И он почти не смыкал глаз, оберегая ее от присутствия кошмарных видений, медленно проникающих в реальность сквозь ширящуюся проклятьем дыру. Сидел цепным озлобленным псом, скалясь на всех вокруг, кто даже в мире сновидений и грез посмел бы ее тронуть.
Примечания
Концепт произведения: книжный канон с авторской корректировкой некоторых событий (внесено множество ключевых изменений, поэтому работа не претендует на безупречную фактическую точность); время начала повествования – 1996 год.
Все персонажи являются совершеннолетними.
Посвящение
Посвящено моей главной любви - Лунышку.
За идею и многие ключевые моменты огромное спасибо моему товарищу и коллеге — Ване. Он практически соавтор.
Особая благодарность моей бете — Варе.
Глава 14. О страсти.
01 июня 2023, 08:30
17 октября 1996 года. Шотландия, Хогвартс.
— Что? — Грейнджер нахмурилась, приоткрыв рот.
— Просто заткнись и слушай, — сомнения все еще перекрывали Драко доступ к кислороду — он и перед самим собой не мог оправдаться: а зачем все это? Кому станет лучше? Что исправит правда?

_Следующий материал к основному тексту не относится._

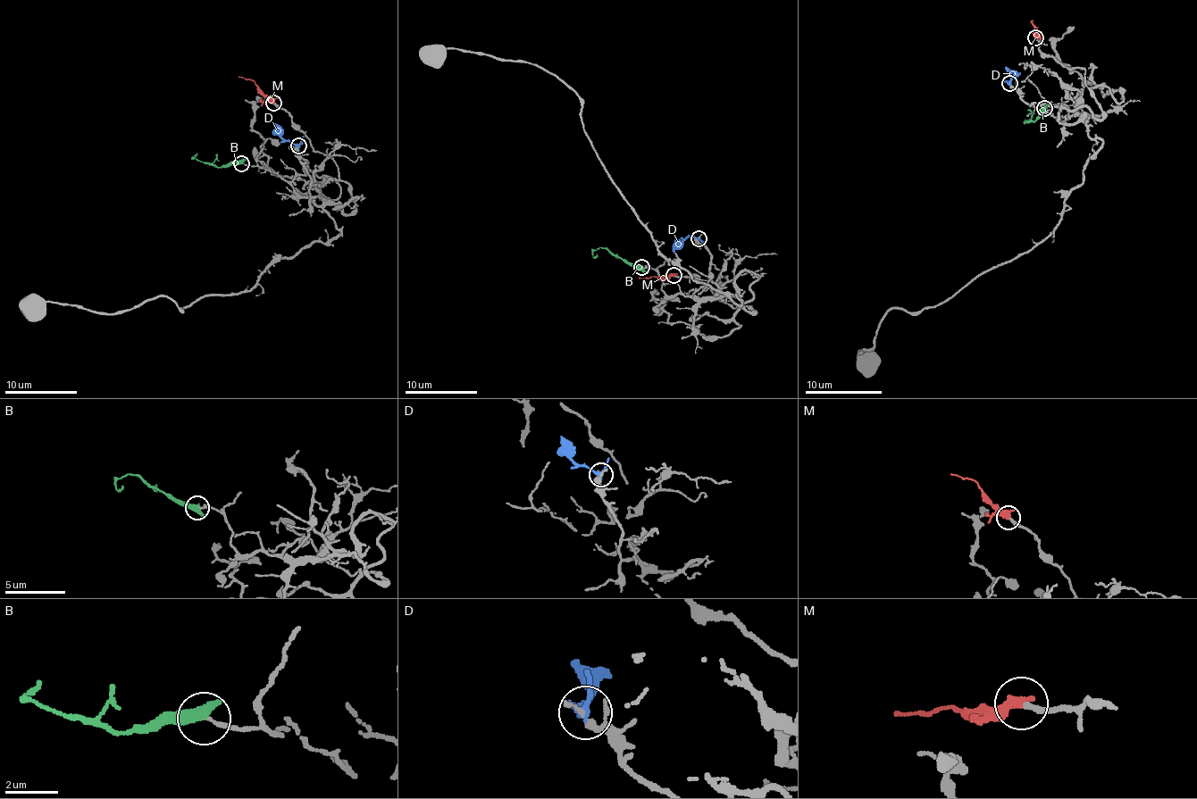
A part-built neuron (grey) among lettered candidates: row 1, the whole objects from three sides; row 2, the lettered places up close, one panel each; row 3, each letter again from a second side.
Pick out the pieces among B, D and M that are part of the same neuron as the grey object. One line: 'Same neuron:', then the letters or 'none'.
Same neuron: M

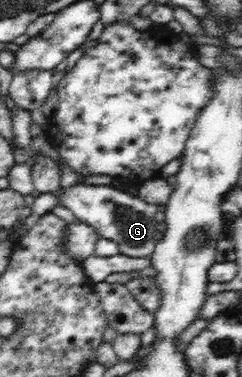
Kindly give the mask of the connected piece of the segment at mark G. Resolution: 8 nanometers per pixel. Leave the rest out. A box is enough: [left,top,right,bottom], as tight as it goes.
[22,184,163,257]

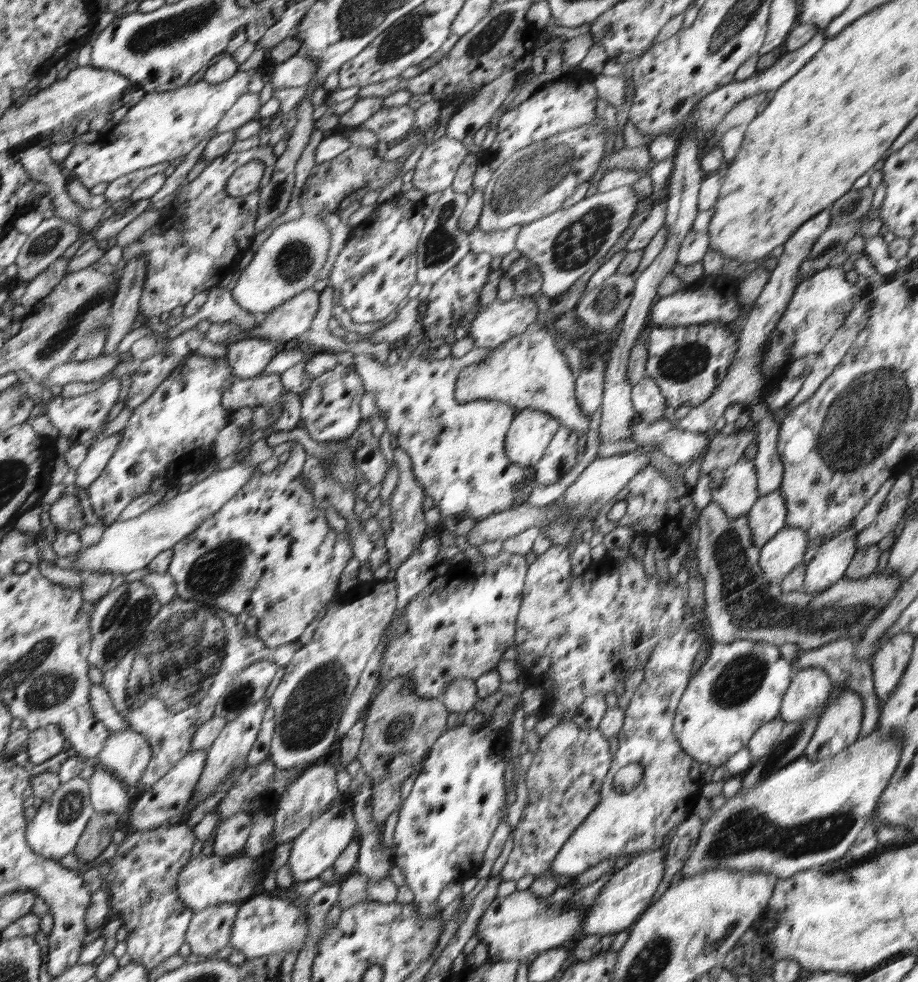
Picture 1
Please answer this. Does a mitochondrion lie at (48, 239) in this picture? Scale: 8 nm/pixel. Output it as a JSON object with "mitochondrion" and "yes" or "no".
{"mitochondrion":"yes"}

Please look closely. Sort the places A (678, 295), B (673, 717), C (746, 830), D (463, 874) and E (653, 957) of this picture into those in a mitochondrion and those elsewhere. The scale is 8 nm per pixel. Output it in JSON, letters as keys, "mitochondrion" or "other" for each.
{"A":"other","B":"other","C":"mitochondrion","D":"other","E":"mitochondrion"}

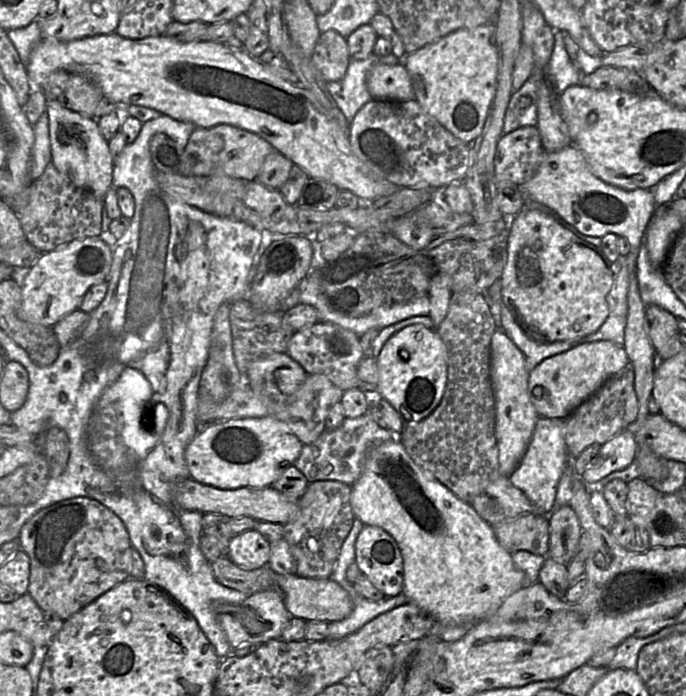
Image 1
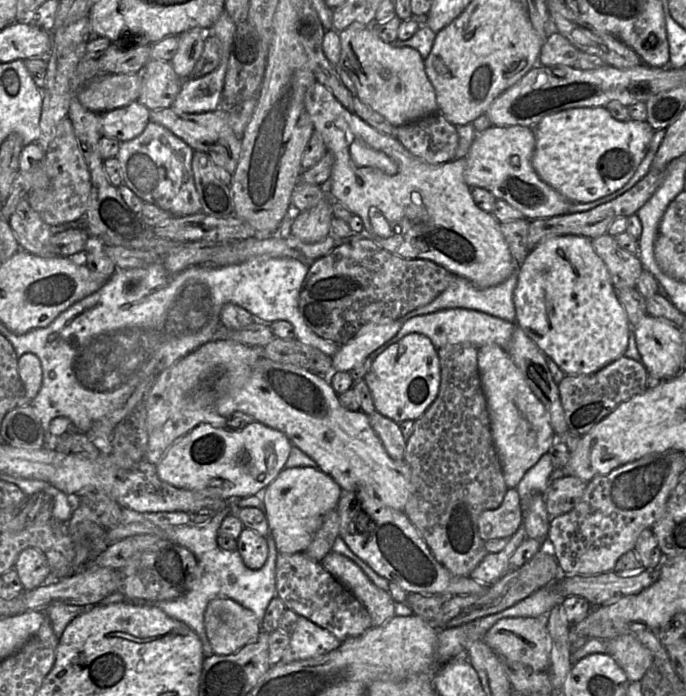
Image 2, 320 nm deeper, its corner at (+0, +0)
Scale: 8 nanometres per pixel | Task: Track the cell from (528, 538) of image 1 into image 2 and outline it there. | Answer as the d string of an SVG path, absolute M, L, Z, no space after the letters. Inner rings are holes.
M509 488L501 505L494 510L485 510L478 517L478 531L483 541L509 539L520 528L523 522L520 496L515 488Z

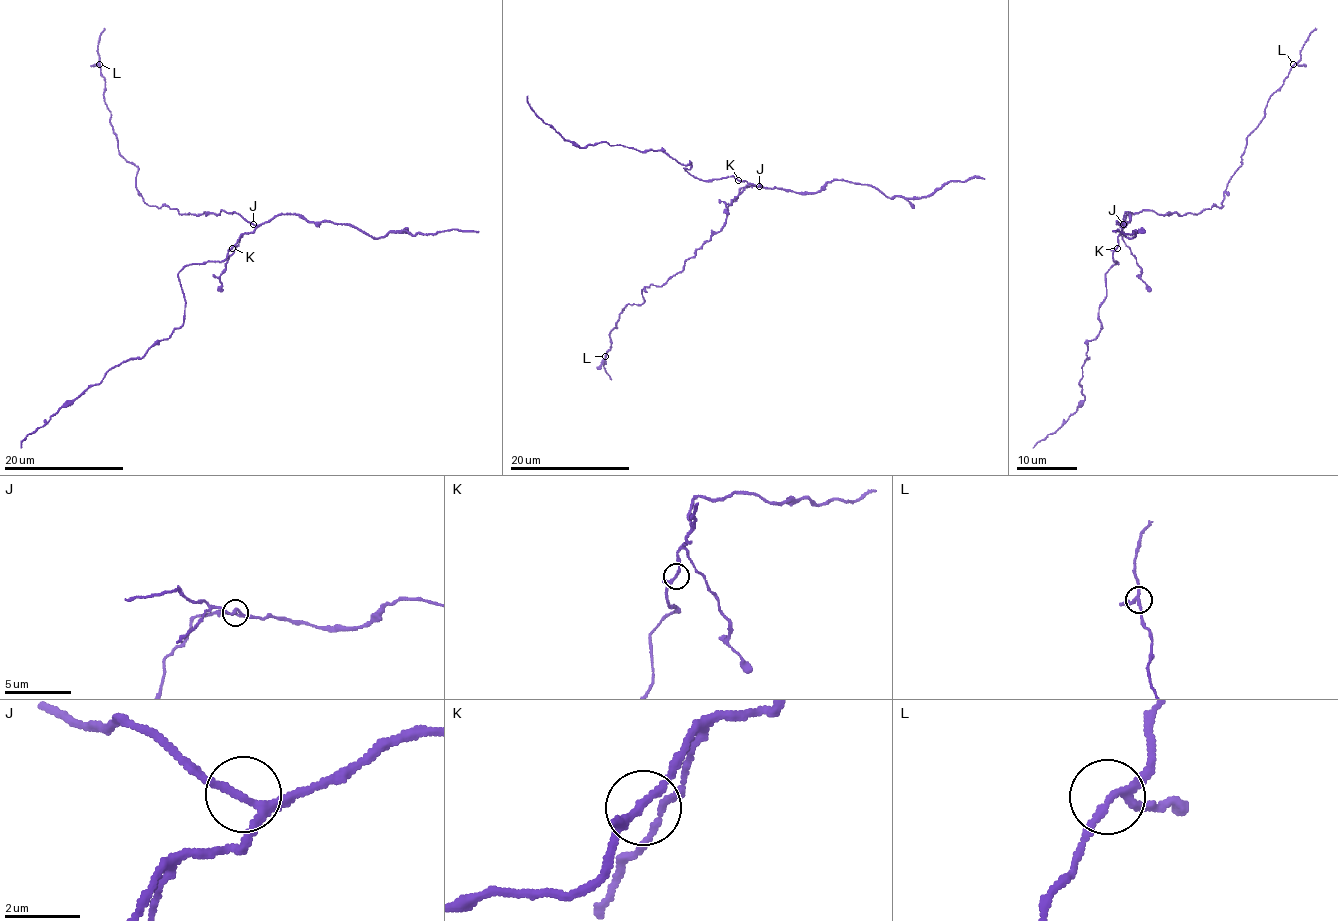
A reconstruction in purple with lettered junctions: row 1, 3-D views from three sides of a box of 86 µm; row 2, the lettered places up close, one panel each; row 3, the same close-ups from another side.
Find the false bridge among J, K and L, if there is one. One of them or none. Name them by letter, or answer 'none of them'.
none of them

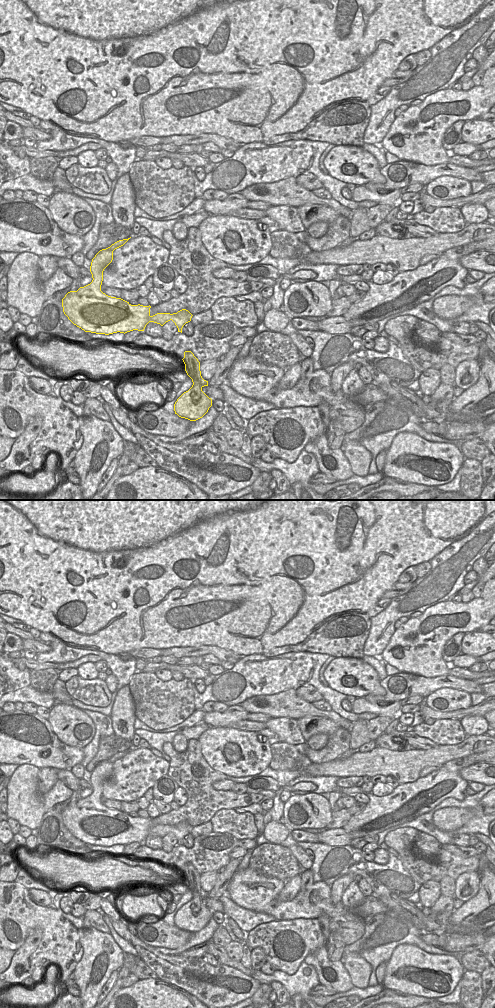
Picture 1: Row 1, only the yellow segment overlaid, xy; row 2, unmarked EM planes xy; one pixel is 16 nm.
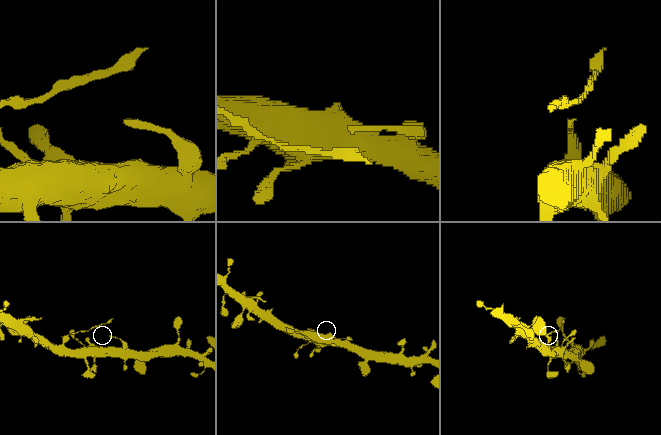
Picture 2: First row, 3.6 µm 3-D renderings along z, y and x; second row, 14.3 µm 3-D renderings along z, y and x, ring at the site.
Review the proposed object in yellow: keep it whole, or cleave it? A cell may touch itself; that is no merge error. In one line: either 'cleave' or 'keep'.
cleave

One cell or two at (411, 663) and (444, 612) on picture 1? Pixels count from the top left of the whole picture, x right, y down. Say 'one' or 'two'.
one

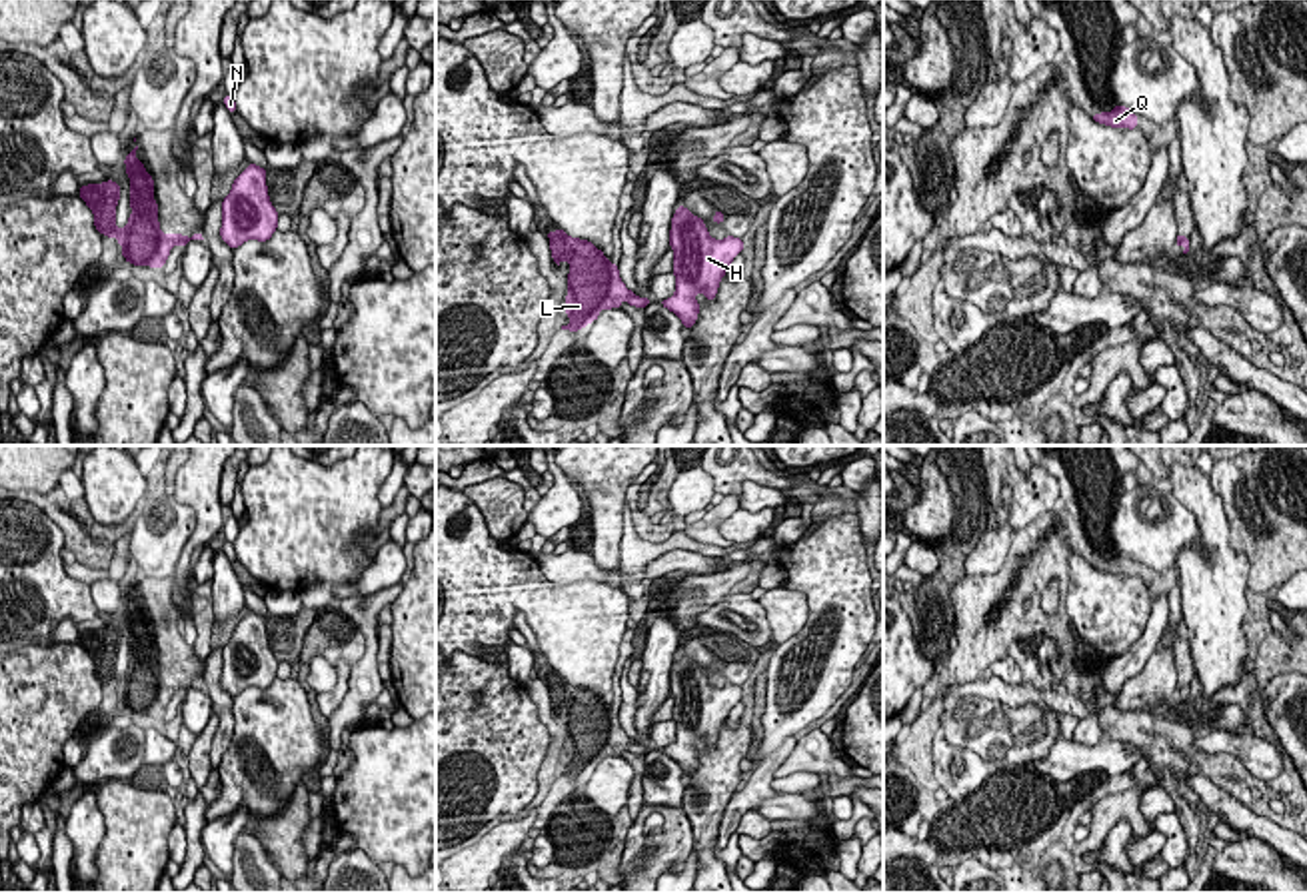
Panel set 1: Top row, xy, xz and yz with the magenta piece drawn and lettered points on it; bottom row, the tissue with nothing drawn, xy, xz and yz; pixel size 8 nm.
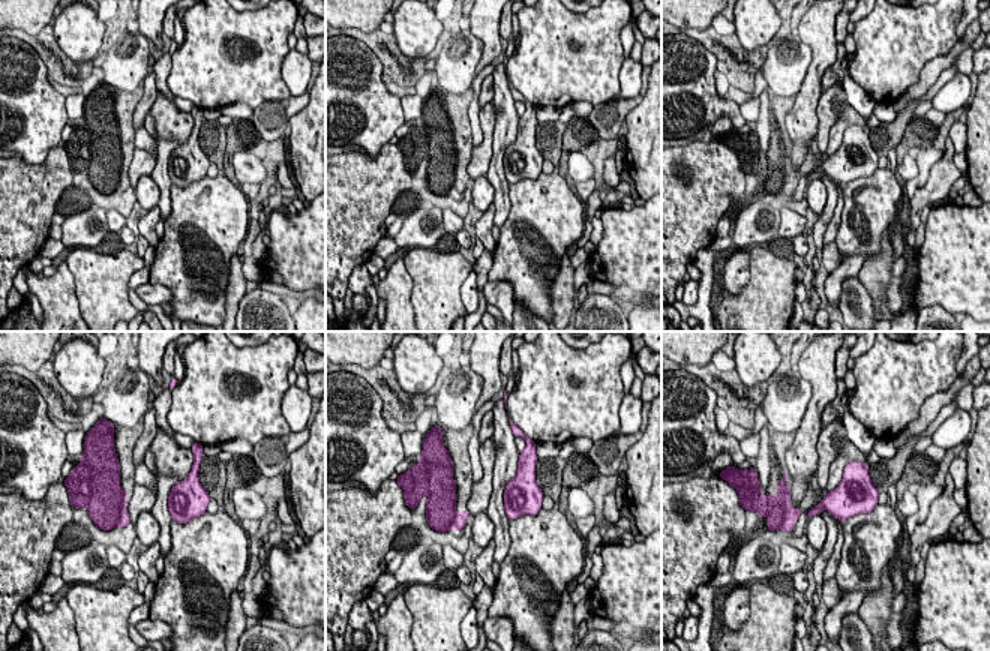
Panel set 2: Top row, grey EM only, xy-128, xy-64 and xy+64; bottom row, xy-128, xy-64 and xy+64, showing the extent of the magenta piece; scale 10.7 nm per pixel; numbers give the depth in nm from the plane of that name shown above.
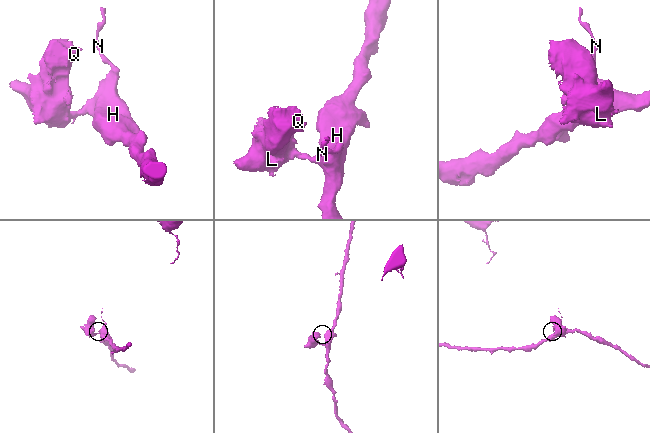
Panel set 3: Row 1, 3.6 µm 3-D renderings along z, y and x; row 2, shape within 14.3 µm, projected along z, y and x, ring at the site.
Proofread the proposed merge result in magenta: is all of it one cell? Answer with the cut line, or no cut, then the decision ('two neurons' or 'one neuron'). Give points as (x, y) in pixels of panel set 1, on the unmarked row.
xz (634, 742), (626, 746) | two neurons

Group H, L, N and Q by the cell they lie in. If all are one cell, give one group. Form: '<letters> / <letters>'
H N / L Q

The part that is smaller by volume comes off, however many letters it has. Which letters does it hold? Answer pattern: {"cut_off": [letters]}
{"cut_off": ["L", "Q"]}

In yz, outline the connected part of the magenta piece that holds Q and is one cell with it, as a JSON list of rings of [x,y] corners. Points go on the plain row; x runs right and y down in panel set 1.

Добрая часть его разума пребывала в состоянии немого шока, а оставшиеся нервные окончания гудели, посылая в мозг предупреждающие о капитуляции сигналы, но крошечный островок где-то в подкорке протестовал — ему было необходимо сохранить гриффиндорку в относительной безопасности.
Одно он знал точно: Снейп был в курсе происходящего, но не выдал своей осведомленности, поэтому рассчитывать на его поддержку не приходилось.
— Малфой? — нетерпеливо переспросила девушка.
— Я уже сотню раз пожалел, что вообще, блять, сюда пришел. Я пытался чуть меньше быть зацикленным на своей гребаной проблеме, но это выше моих сил, Грейнджер.
— И ты выслеживал и преследовал меня по всей школе, чтобы исповедаться?
— Нет.
Обстановка накалялась прямо пропорционально растущему напряжению между ними.
— Хорошо, ладно. Что происходит? Что заставило тебя побежать за мной? — Гермиона выдохнула и вновь опустилась на мраморный бортик.
— Я…
— Присядь, — добавила она, похлопав по свободному месту рядом, — или ты планировал декларировать свою пламенную речь стоя?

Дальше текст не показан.